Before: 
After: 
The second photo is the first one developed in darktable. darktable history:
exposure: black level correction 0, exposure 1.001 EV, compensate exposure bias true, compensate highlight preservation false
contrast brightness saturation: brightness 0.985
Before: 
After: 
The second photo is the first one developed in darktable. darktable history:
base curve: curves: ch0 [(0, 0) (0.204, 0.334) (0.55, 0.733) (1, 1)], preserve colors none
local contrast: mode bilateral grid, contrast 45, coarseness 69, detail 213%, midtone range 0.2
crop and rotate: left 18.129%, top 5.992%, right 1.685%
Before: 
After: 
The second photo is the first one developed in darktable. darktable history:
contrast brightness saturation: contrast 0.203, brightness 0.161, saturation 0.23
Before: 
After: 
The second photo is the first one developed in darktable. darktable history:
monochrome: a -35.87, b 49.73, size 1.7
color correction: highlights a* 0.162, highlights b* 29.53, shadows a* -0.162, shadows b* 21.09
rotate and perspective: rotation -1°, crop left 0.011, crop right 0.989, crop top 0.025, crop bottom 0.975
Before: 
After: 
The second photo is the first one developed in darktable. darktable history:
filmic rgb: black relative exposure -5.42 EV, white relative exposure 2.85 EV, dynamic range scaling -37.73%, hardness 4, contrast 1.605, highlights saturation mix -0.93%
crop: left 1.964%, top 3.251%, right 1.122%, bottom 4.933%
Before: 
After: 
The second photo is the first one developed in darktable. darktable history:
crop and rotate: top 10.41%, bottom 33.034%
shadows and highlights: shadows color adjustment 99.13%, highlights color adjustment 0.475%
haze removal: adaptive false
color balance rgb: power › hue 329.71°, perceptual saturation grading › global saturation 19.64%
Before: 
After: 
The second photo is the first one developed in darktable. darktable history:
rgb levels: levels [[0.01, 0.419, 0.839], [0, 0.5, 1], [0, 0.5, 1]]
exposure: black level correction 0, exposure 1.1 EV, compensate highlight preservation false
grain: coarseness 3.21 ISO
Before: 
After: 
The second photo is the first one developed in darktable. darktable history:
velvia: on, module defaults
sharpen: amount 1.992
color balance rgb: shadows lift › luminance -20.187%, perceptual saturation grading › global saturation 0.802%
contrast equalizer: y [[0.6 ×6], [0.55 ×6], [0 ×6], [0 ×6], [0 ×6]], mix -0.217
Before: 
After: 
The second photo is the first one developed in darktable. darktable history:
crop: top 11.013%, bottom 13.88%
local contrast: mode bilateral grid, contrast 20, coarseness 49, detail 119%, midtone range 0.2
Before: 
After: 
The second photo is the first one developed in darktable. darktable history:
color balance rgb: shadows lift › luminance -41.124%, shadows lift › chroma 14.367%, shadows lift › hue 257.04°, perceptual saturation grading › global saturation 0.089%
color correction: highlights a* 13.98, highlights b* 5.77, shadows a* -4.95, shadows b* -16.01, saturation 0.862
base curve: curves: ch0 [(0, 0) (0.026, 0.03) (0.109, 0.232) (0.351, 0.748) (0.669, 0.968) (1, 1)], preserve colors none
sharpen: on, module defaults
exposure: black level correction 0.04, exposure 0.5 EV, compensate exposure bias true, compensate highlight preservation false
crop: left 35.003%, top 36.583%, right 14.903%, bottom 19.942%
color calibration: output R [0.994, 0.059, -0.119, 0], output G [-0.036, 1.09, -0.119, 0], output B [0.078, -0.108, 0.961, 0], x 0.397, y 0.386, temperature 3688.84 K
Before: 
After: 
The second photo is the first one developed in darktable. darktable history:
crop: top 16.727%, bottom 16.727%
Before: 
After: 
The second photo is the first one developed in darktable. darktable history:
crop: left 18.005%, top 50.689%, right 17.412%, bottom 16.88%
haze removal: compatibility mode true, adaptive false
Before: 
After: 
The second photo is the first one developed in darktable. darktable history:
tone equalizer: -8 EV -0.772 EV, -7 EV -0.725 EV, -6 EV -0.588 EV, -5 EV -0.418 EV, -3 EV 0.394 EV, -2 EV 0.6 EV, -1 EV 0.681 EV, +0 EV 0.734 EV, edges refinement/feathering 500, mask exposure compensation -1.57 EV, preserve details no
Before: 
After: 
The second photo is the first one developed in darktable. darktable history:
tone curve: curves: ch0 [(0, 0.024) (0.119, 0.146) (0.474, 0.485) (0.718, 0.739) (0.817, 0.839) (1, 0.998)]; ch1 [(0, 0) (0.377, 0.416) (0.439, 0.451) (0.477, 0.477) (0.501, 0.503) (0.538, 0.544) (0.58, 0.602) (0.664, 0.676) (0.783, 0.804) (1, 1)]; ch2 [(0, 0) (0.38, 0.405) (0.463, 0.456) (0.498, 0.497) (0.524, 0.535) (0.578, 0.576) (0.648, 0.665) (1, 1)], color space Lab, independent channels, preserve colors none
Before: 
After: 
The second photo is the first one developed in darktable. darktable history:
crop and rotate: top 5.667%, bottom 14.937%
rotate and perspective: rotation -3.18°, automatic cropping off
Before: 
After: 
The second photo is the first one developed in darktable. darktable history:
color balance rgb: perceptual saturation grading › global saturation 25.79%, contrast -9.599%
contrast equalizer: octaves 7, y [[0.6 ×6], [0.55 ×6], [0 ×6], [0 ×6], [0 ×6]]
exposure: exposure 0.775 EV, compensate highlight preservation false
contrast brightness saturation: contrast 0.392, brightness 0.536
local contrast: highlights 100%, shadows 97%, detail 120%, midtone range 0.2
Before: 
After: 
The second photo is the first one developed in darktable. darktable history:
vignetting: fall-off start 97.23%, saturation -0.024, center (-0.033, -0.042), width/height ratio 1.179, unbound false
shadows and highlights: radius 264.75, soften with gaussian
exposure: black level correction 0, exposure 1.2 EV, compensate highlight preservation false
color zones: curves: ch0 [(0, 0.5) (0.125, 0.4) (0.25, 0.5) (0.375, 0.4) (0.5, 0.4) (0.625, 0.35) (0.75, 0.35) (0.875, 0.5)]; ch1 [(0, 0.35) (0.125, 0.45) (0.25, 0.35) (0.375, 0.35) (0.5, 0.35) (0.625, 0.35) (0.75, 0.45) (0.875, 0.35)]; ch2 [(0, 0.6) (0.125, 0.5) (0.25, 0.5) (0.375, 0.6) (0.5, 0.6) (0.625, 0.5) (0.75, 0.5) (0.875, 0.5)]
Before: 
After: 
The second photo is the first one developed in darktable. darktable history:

Description of the task: Print the data from the very beginning down to and including the line with "contrast brightness saturation: brightness", character for character.

Expected answer:
Before: 
After: 
The second photo is the first one developed in darktable. darktable history:
exposure: black level correction 0, exposure 1.001 EV, compensate exposure bias true, compensate highlight preservation false
contrast brightness saturation: brightness 0.985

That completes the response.